I am a Developer seeking help in terms of DB technology for a specific requirement. I have done some research but can not conclude with list.

Requirement:
There will be a web application which will allow user to upload Excel document in specified format(expecting 1 Million of rows) and it will then Save somewhere in DB and run some calculation against our data base values. After that will present user with some numbers/chart based on calculations.

  • My first question is MySQL DB good enough for this requirement over any other DB like Postgres?

  • Second question is how much time will it take to upload 1 million rows of data from Excel, considering there will be 6 columns?

  • Third, which technologies should I consider to make this application fast and efficient like InnoDB, etc.

Once again I have done my research but I could not reach into conclusions, and any DB expert feedback/help will be highly appreciated.

Best Answer

I can speak for Postgres. PostgreSQL is really fast to copy to if you are a super user. Postgresql has a copy to command. Merely save the file as a csv (which can also be opened in excel) and use:

COPY table FROM 'fpath' CSV HEADER DELIMITER ';'

You can copy anything with COPY (SELECT STATEMENT) TO 'fpath' as well.

If you must use excel formats like .xlsx, why not use something like Pentaho and develop an application that can connect to any database. There is a java api for this one. Other ETL tools may do the trick too.

In these instances, upload speed is under 10 minutes. My last upload over a non-commercial network of 900000 rows lasted 20 minutes in Pentaho. A straight copy to in PostgreSQL is actually much faster.
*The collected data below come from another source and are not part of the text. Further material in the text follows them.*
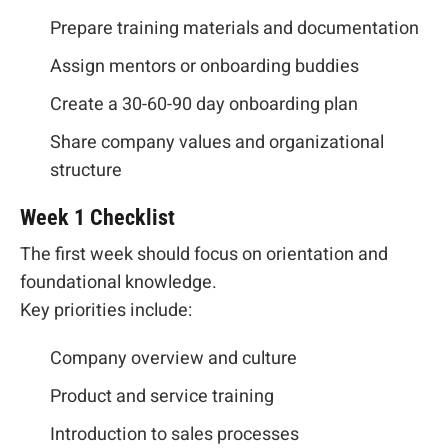
Prepare training materials and documentation
Assign mentors or onboarding buddies
Create a 30-60-90 day onboarding plan
Share company values and organizational
structure
Week 1 Checklist
The first week should focus on orientation and
foundational knowledge.
Key priorities include:
Company overview and culture
Product and service training
Introduction to sales processes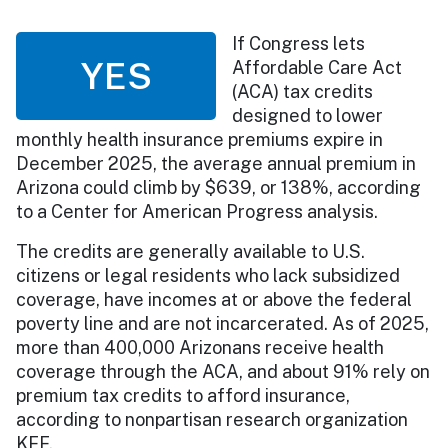
If Congress lets
YES
Affordable Care Act
(ACA) tax credits
designed to lower
monthly health insurance premiums expire in
December 2025, the average annual premium in
Arizona could climb by $639, or 138%, according
to a Center for American Progress analysis.
The credits are generally available to U.S.
citizens or legal residents who lack subsidized
coverage, have incomes at or above the federal
poverty line and are not incarcerated. As of 2025,
more than 400,000 Arizonans receive health
coverage through the ACA, and about 91% rely on
premium tax credits to afford insurance,
according to nonpartisan research organization
KFF.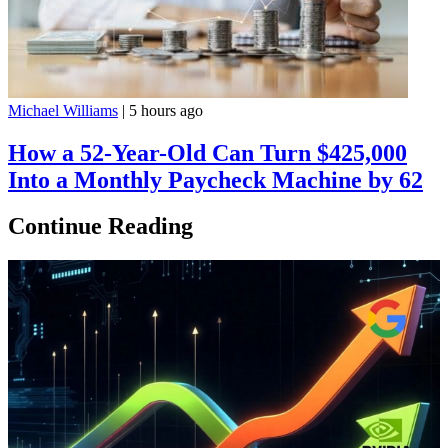
Michael Williams
|
5 hours ago
How a 52-Year-Old Can Turn $425,000
Into a Monthly Paycheck Machine by 62
Continue Reading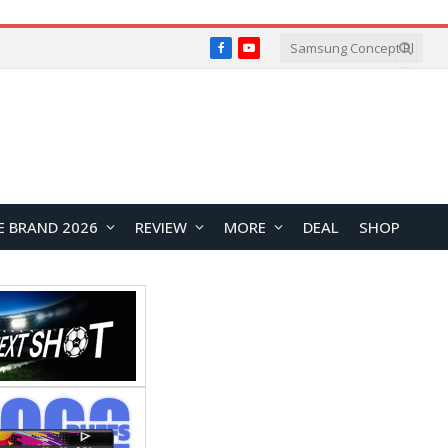
Facebook
YouTube
E BRAND 2026
REVIEW
MORE
DEAL
SHOP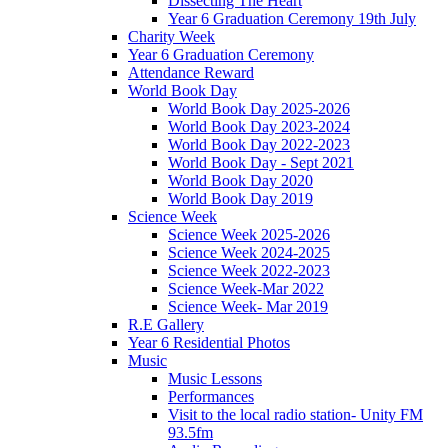
Dissecting The Heart
Year 6 Graduation Ceremony 19th July
Charity Week
Year 6 Graduation Ceremony
Attendance Reward
World Book Day
World Book Day 2025-2026
World Book Day 2023-2024
World Book Day 2022-2023
World Book Day - Sept 2021
World Book Day 2020
World Book Day 2019
Science Week
Science Week 2025-2026
Science Week 2024-2025
Science Week 2022-2023
Science Week-Mar 2022
Science Week- Mar 2019
R.E Gallery
Year 6 Residential Photos
Music
Music Lessons
Performances
Visit to the local radio station- Unity FM
93.5fm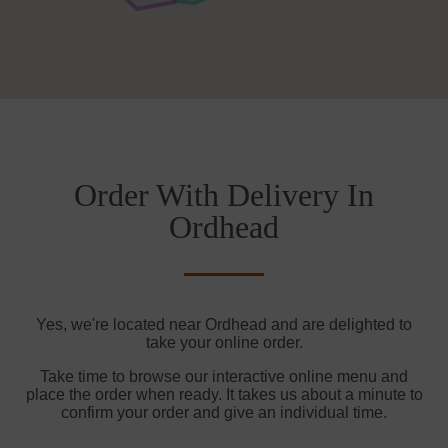
Order With Delivery In
Ordhead
Yes, we're located near Ordhead and are delighted to
take your online order.
Take time to browse our interactive online menu and
place the order when ready. It takes us about a minute to
confirm your order and give an individual time.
As for speed, querying is your major problem. If you are just copying and querying, Postgres is fine. However, if you are running intensive queries, counts; aggregation, use an ETL tool like Pentaho that you can run from Java and connect with a connection pool like BoneCP for Postgres or another connection pooling software for other databases.

Most databases support connection pooling but have connection limits so look at your configuration settings.